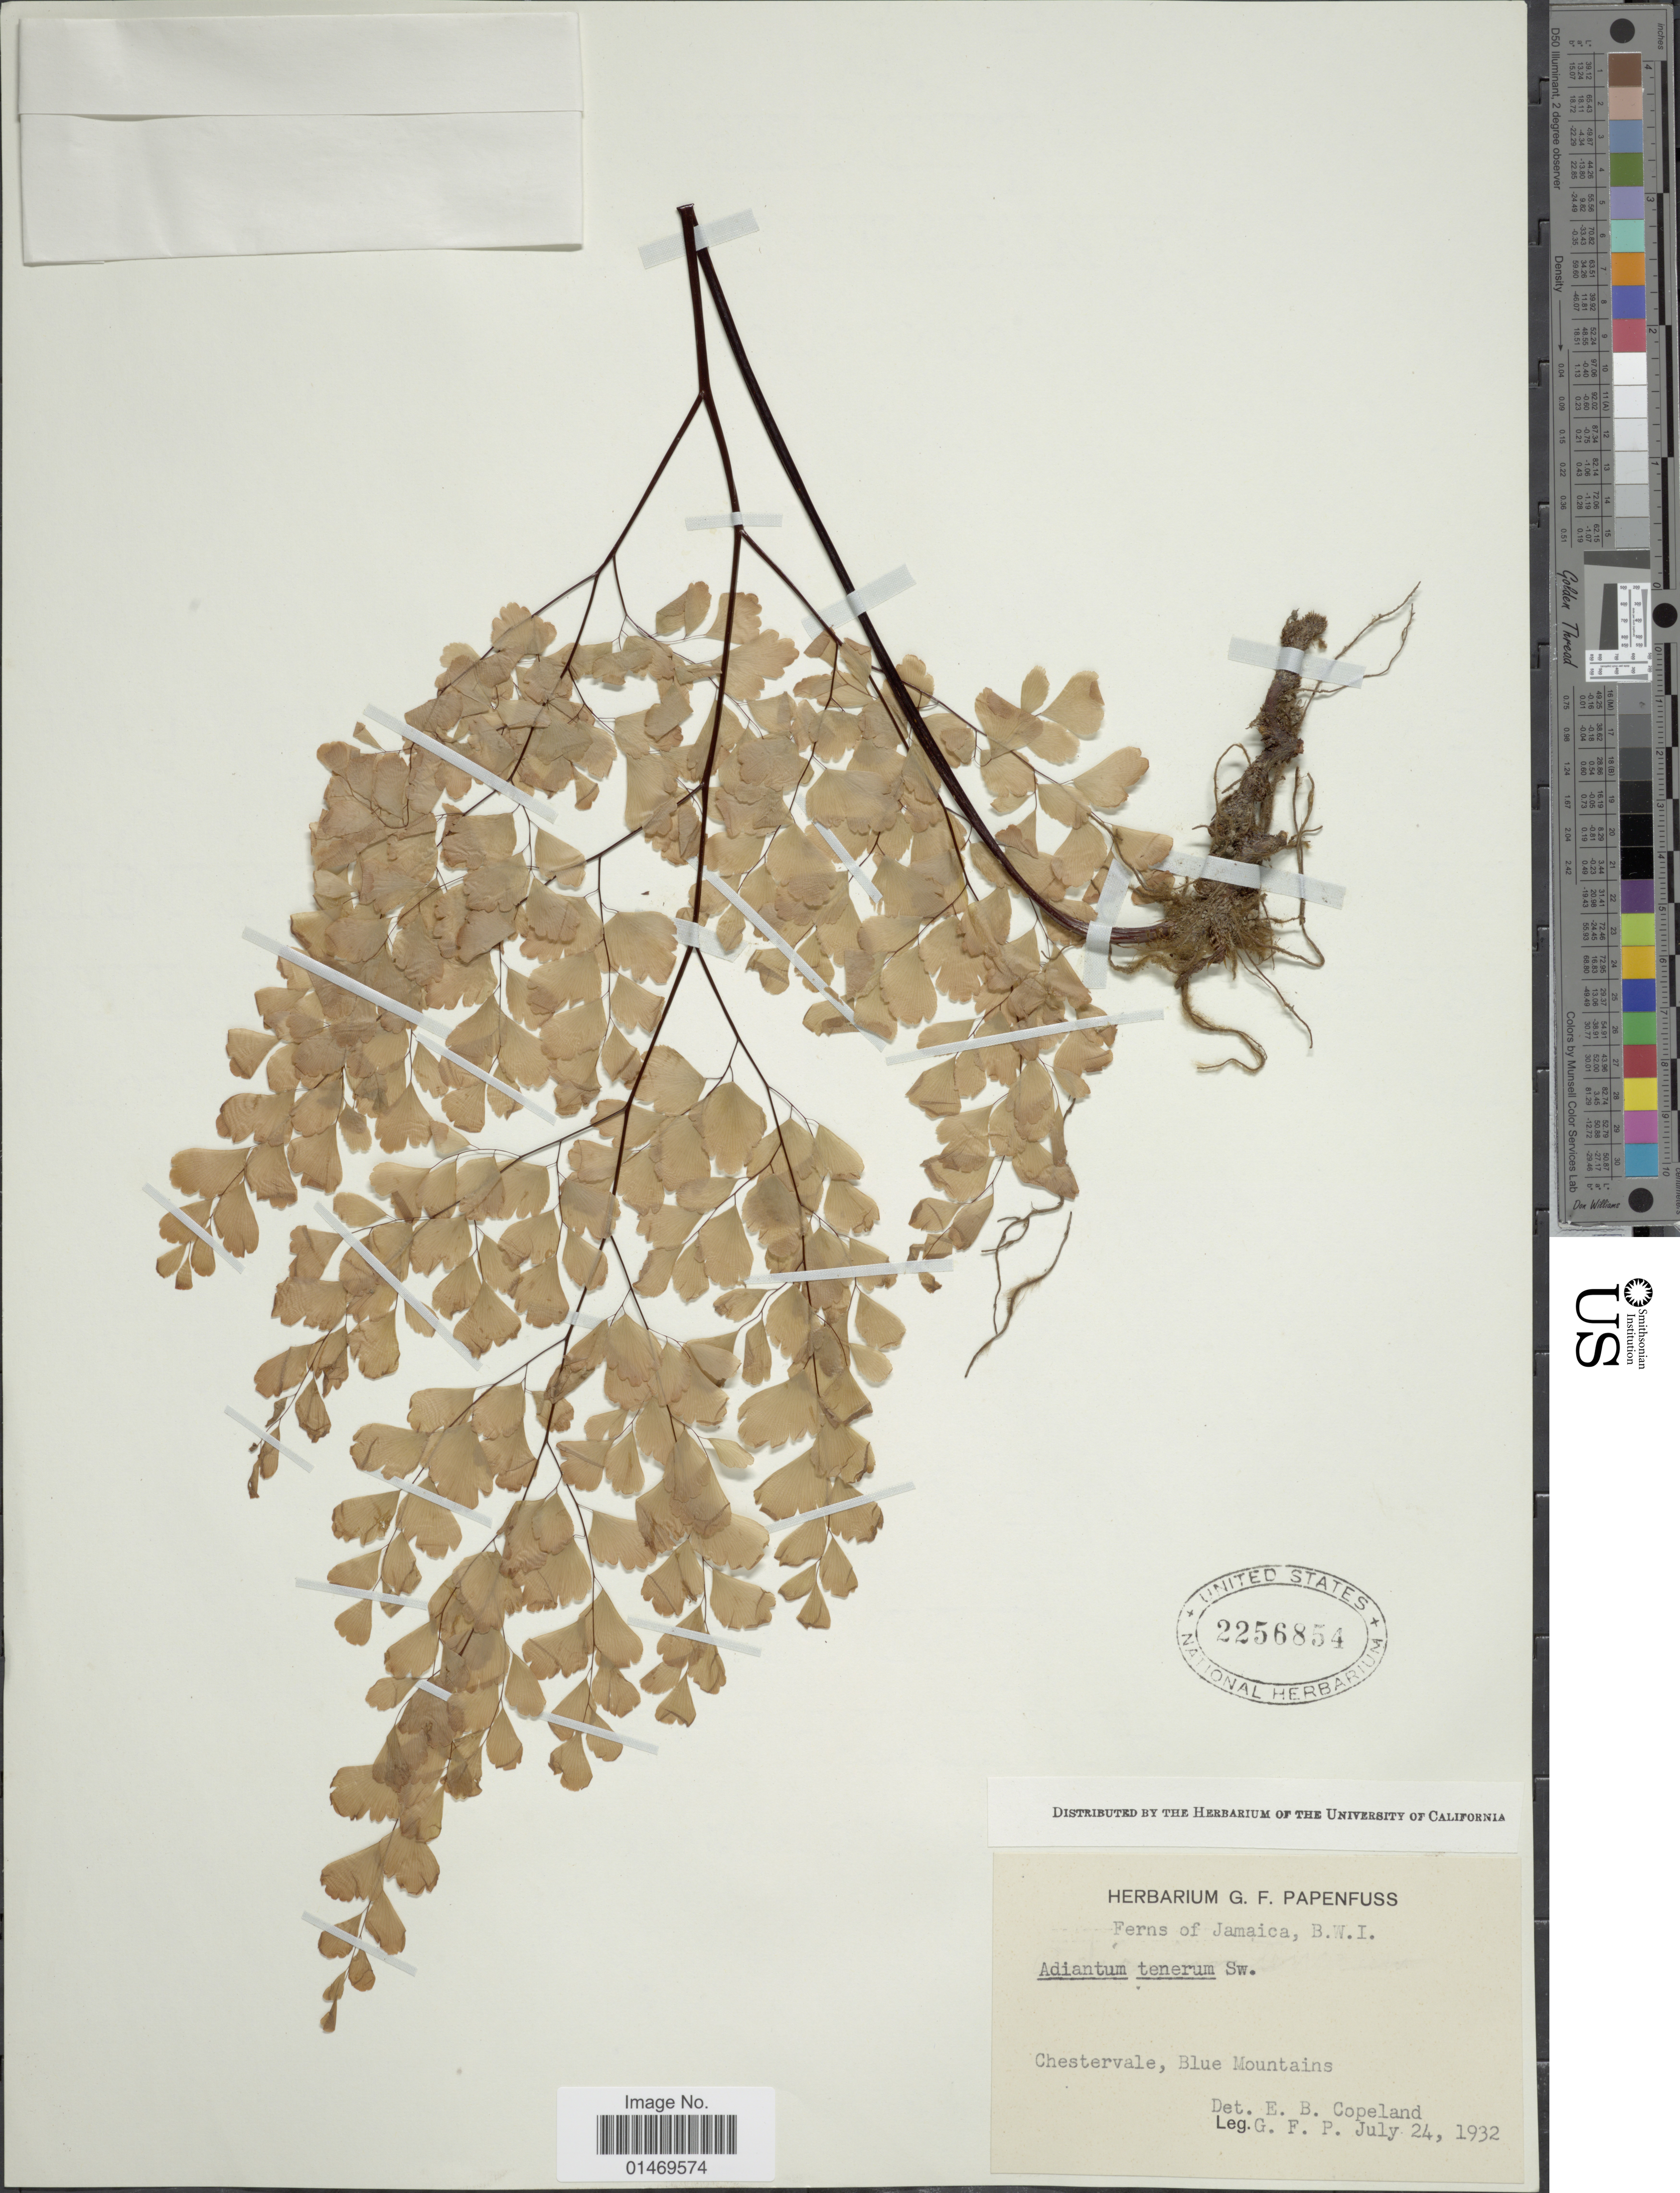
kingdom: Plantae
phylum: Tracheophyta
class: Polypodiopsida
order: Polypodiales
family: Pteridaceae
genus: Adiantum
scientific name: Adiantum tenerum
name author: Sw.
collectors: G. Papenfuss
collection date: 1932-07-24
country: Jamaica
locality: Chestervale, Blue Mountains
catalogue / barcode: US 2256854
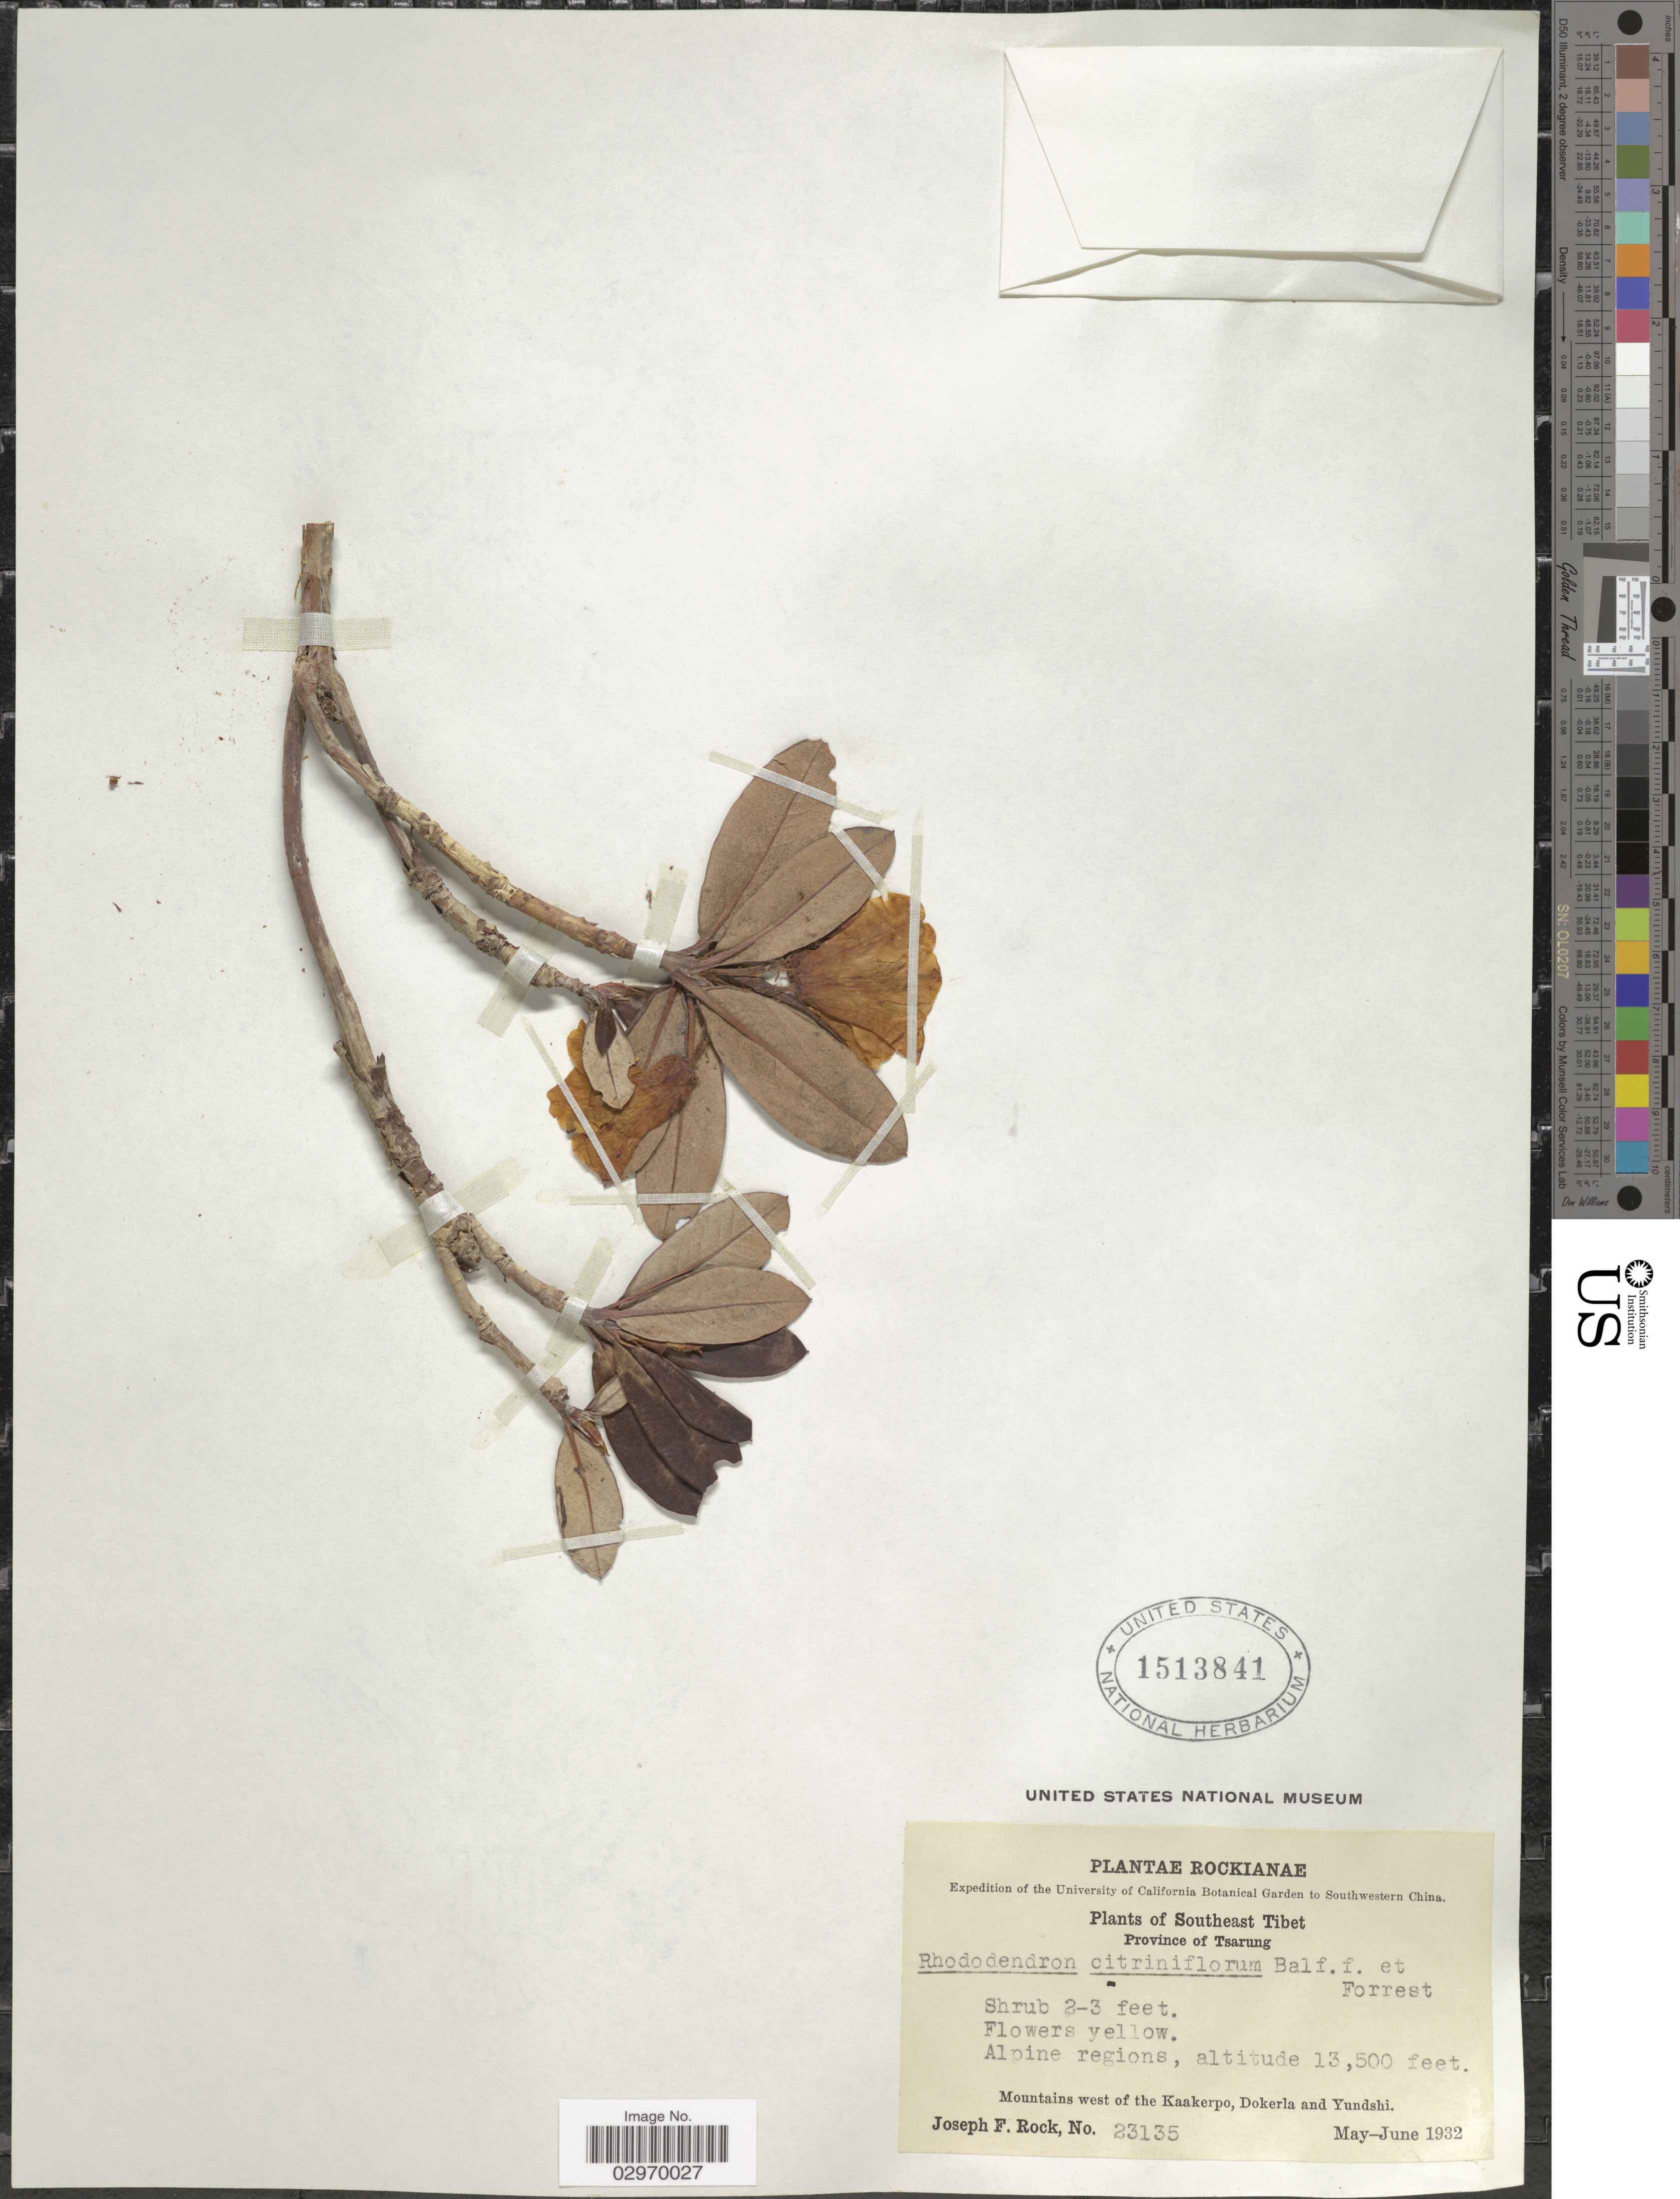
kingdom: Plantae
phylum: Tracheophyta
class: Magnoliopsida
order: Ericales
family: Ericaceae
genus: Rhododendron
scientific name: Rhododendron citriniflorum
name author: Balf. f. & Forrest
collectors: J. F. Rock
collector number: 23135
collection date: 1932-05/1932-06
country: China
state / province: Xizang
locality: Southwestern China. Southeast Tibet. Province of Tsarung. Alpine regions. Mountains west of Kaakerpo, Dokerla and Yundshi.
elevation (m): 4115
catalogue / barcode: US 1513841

○ ○ ○

**SHORT TASK**.
Write out again the lines beginning with the one that contains "name author: Balf. f. & Forrest" and running through the one that contains "elevation (m): 4115", swapping "collection date" for "date collected" and leaving everything else as it is. Give only those lines.

**SOLUTION TO THIS TASK**.
name author: Balf. f. & Forrest
collectors: J. F. Rock
collector number: 23135
date collected: 1932-05/1932-06
country: China
state / province: Xizang
locality: Southwestern China. Southeast Tibet. Province of Tsarung. Alpine regions. Mountains west of Kaakerpo, Dokerla and Yundshi.
elevation (m): 4115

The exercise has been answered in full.